UC Irvine researchers found links that may provide therapeutic targets for neurological diseases

UC Irvine researcher Wei Li, PhD, Grace B. Bell Endowed Chair and professor of bioinformatics in the Division of Computational Biomedicine and the Department of Biological Chemistry, and his team have identified a groundbreaking link between tandem repeat (TR) size variations in DNA and gene regulation in the human brain.

Scientists analyzed over 4,400 multi-omics samples and created the largest catalog of TR-associated molecular changes to date. These findings show that TR size variations influence brain gene expression and other molecular processes, potentially driving neurological disorders like Alzheimer's disease, ALS and schizophrenia.

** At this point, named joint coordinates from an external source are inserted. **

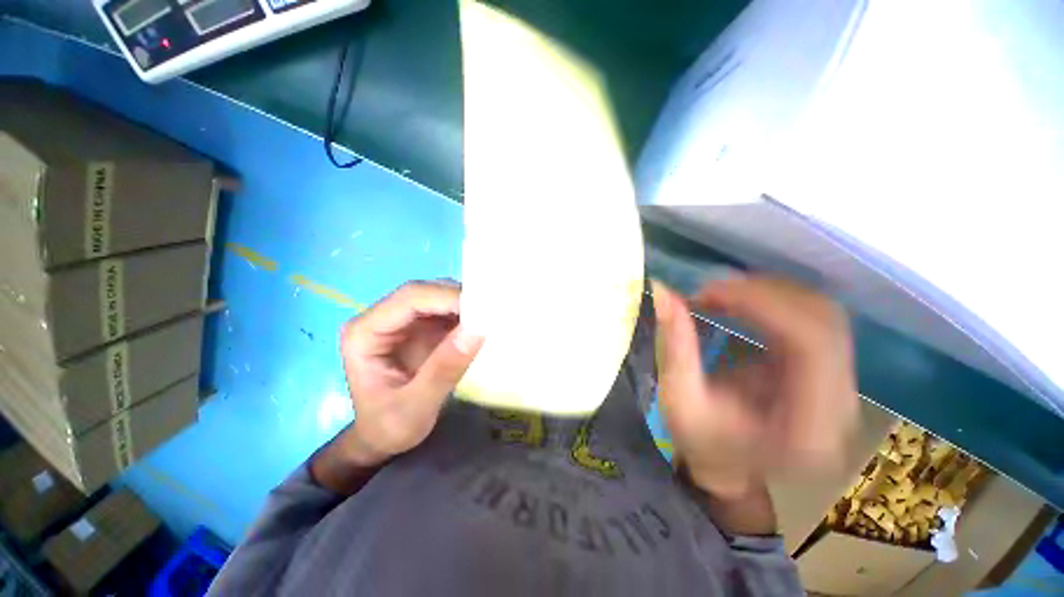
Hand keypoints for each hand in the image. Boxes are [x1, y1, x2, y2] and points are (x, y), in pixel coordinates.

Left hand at [336, 281, 483, 467]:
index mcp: (365, 333)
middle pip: (425, 293)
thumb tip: (478, 330)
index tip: (483, 308)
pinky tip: (485, 323)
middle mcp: (382, 318)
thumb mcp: (415, 408)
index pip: (409, 299)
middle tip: (494, 311)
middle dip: (460, 299)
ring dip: (467, 305)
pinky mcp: (422, 328)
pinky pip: (448, 312)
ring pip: (439, 298)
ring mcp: (404, 321)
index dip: (446, 297)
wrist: (383, 439)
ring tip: (494, 315)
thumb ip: (444, 370)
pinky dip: (468, 315)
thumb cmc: (389, 428)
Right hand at [652, 277, 857, 499]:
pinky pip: (814, 321)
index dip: (762, 304)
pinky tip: (741, 302)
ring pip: (825, 315)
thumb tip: (663, 291)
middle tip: (710, 289)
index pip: (811, 343)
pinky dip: (775, 302)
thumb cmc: (702, 443)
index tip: (709, 291)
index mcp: (809, 426)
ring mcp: (842, 387)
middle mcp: (841, 406)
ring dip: (770, 294)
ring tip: (722, 293)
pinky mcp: (829, 372)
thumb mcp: (679, 399)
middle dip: (763, 293)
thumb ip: (675, 344)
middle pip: (825, 321)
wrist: (730, 467)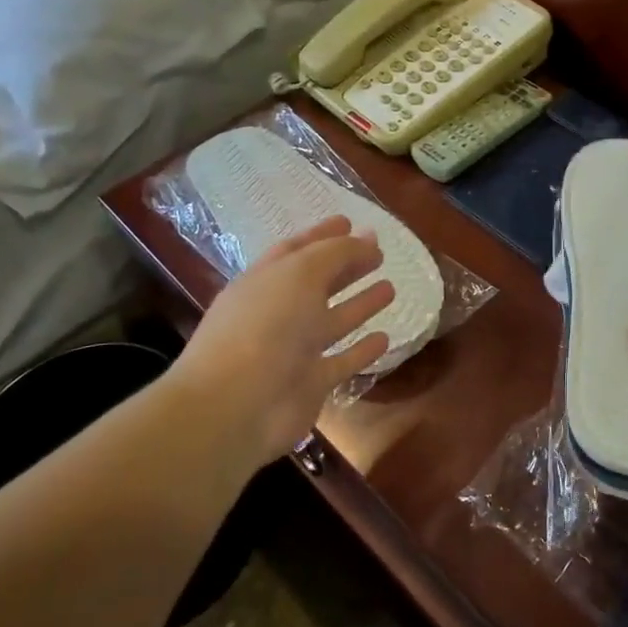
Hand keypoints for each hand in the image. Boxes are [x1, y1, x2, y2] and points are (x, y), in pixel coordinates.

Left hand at [166, 216, 393, 477]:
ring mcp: (295, 350)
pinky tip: (385, 337)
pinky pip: (342, 361)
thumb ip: (336, 253)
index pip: (297, 250)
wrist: (237, 405)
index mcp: (266, 280)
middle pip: (318, 283)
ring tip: (391, 287)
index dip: (323, 234)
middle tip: (379, 251)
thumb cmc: (265, 326)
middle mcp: (279, 312)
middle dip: (346, 265)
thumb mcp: (300, 273)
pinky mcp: (311, 383)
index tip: (350, 221)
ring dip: (360, 304)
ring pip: (334, 321)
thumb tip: (365, 240)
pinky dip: (362, 350)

The study, "Multi-omic quantitative trait loci link tandem repeat size variation to gene regulation in human brain," was published recently in Nature Genetics. 

Tandem repeats have been largely overlooked in genetic studies despite their significant role in brain disorders. By mapping how these repeats affect gene regulation, this study provides valuable insights into the molecular mechanisms underlying neurological and psychiatric diseases. 

Li's lab sought to address the gap in understanding how TR size variations impact gene regulation in brain tissue. This is the first large-scale study to integrate multi-omics data and systematically connect TR size variations to molecular changes and brain-related diseases. Other researchers involved in the study include Drs. Leslie M. Thompson, Albert R. La Spada & Ya Cui from the UC Irvine School of Medicine. 

Future work will focus on improving TR detection with long-read sequencing technologies, expanding the study to include more diverse brain regions, and exploring how these findings can inform precision medicine for brain disorders.

The TR catalog is publicly available through an interactive web portal, a major step forward in TR research that could inspire collaborations across the neuroscience and genetic research communities. This resource will also accelerate research and may pave the way for targeted treatments.